**PROBLEM STATEMENT:**
Continue the text on model costs and orchestrator routing from the point where it stops, not the items.

**EXTRACT:**
TASK-102 (Simple fix):
  Haiku: ~0.02 (10K tokens × $0.002/1K)
  Sonnet: ~0.08 (10K tokens × $0.008/1K)
  Opus: ~0.20 (10K tokens × $0.020/1K)
  
  Savings with Haiku: 0.06 per task

TASK-110 (Integration):
  Haiku: ~0.04 (20K tokens × $0.002/1K)
  Sonnet: ~0.16 (20K tokens × $0.008/1K)
  Opus: ~0.40 (20K tokens × $0.020/1K)
  
  Cost of Haiku: Might miss subtle issues
  Value of Sonnet: Better reasoning (+0.12)

TASK-200 (Security audit):
  Haiku: ~0.05 (25K tokens × $0.002/1K)
  Sonnet: ~0.20 (25K tokens × $0.008/1K)
  Opus: ~0.50 (25K tokens × $0.020/1K)
  
  Risk of Haiku: Miss security issue
  Value of Opus: Thorough analysis (+0.45)
  Risk mitigation: Worth it

Monthly Breakdown (50 tasks/month)

Assumption:
  • 30 simple tasks (Haiku)
  • 15 moderate tasks (Sonnet)
  • 5 critical tasks (Opus)

Task 1 (Simple): 0.02 × 30 = $0.60
Task 2 (Moderate): 0.16 × 15 = $2.40
Task 3 (Critical): 0.50 × 5 = $2.50
─────────────────────────────────
Total monthly: $5.50

Breakdown:
  Haiku (60%): $0.60
  Sonnet (30%): $2.40
  Opus (10%): $2.50
  
Cost per task: $0.11 average
  (vs $0.20 if all Opus)
  (vs $0.02 if all Haiku, but risky)

Integration with Orchestrator

Orchestrator Decision Point

REQUEST RECEIVED
  ↓
ANALYZE TASK:
  ├─ Parse task file
  ├─ Count files
  ├─ Identify domain
  ├─ Assess risk
  └─ Check criticality
  ↓
SELECT MODEL:
  ├─ Apply decision matrix
  ├─ Check rules (security, multi-domain, etc.)
  └─ Determine: HAIKU | SONNET | OPUS
  ↓
ROUTE TO AGENTS:
  ├─ Search Agent: Use selected model
  ├─ Analysis Agent: Use selected model
  ├─ Code Agent: Use selected model
  ├─ Test Agent: Use selected model
  └─ Review Agent: May escalate if needed
  ↓
EXECUTE & TRACK:
  ├─ Run task with selected model
  ├─ Track actual token usage
  ├─ Compare vs estimate
  └─ Log decision + cost

Example: Orchestrator Decision

Task: TASK-110 (Integrate QuebecFraudAlerts)

Analysis:
  Files affected: 6
  Domains: Backend + Frontend (2)
  Complexity: Integration
  Risk: Medium (external API)
  
Decision logic:
  Rule 1 (Security): Not auth → Continue
  Rule 2 (Multi-domain): 2 domains → SONNET
  Rule 3 (Architectural): Integration, not major arch → SONNET
  Rule 4 (Uncertainty): Spec is clear → HAIKU OK
  Rule 5 (Criticality): Important, not blocking → SONNET
  
Decision: SONNET (2 domains = escalate)

Recorded data
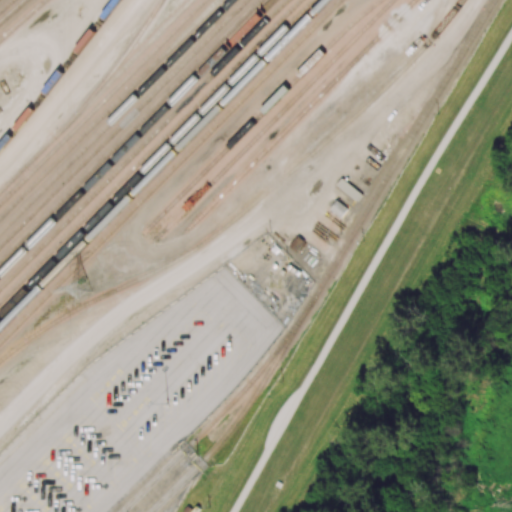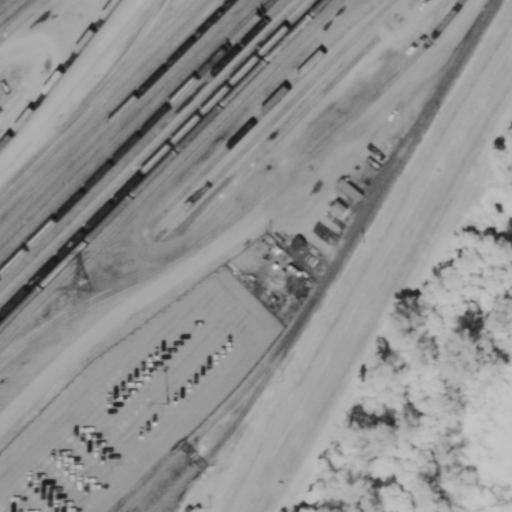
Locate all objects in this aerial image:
railway: (5, 4)
railway: (336, 4)
railway: (13, 12)
railway: (22, 19)
railway: (121, 61)
road: (50, 67)
railway: (60, 76)
railway: (97, 96)
railway: (103, 103)
railway: (110, 110)
railway: (264, 113)
railway: (303, 114)
railway: (117, 117)
railway: (275, 120)
railway: (124, 124)
railway: (131, 132)
railway: (138, 138)
railway: (144, 144)
railway: (151, 151)
railway: (158, 159)
railway: (164, 165)
railway: (170, 171)
railway: (19, 178)
building: (350, 189)
road: (288, 198)
railway: (251, 206)
road: (371, 268)
railway: (330, 271)
power tower: (84, 287)
road: (32, 394)
railway: (241, 416)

**SOLVED EXERCISE:**
Instruction to agents:
  "Use Sonnet for this task (model: sonnet)"
  All agents route to Sonnet endpoint
  
Result:
  Execution time: ~15 min (slower than Haiku)
  Cost: ~$0.16 (higher than Haiku)
  Quality: Better reasoning on integration
  Confidence: Higher

Model Switching During Task

Escalation Pattern

Initial: HAIKU (assume simple)
  ↓
During Analysis:
  "This is more complex than expected"
  (More files affected, or domain crossing detected)
  ↓
ESCALATE TO SONNET:
  Analysis Agent signals: "Complexity unexpected"
  Orchestrator switches Code/Test to Sonnet
  ↓
Cost impact: +$0.08 (vs Haiku)
Benefit: Better implementation (avoids rework)

No Downgrade

Rule: Never downgrade model during task

Reason:
  • Safety: Task may have constraints unknown upfront
  • Quality: Consistency important
  • Cost: Minimal (downgrade saves $0.02 max)
  
If started as Sonnet → Stay Sonnet
(Don't try to "save money" mid-task)

Configuration

settings.json

{
  "modelSelection": {
    "enabled": true,
    "defaultModel": "haiku",
    "rules": {
      "security": {
        "trigger": ["auth", "encrypt", "compliance", "secrets"],
        "escalateTo": "sonnet"
      },
      "multiDomain": {
        "threshold": 2,
        "escalateTo": "sonnet"
      },
      "complexity": {
        "lowCertainty": "sonnet",
        "novel": "opus",
        "architectural": "sonnet"
      },
      "criticality": {
        "blocking": "opus",
        "highRisk": "opus",
        "dataTouching": "sonnet"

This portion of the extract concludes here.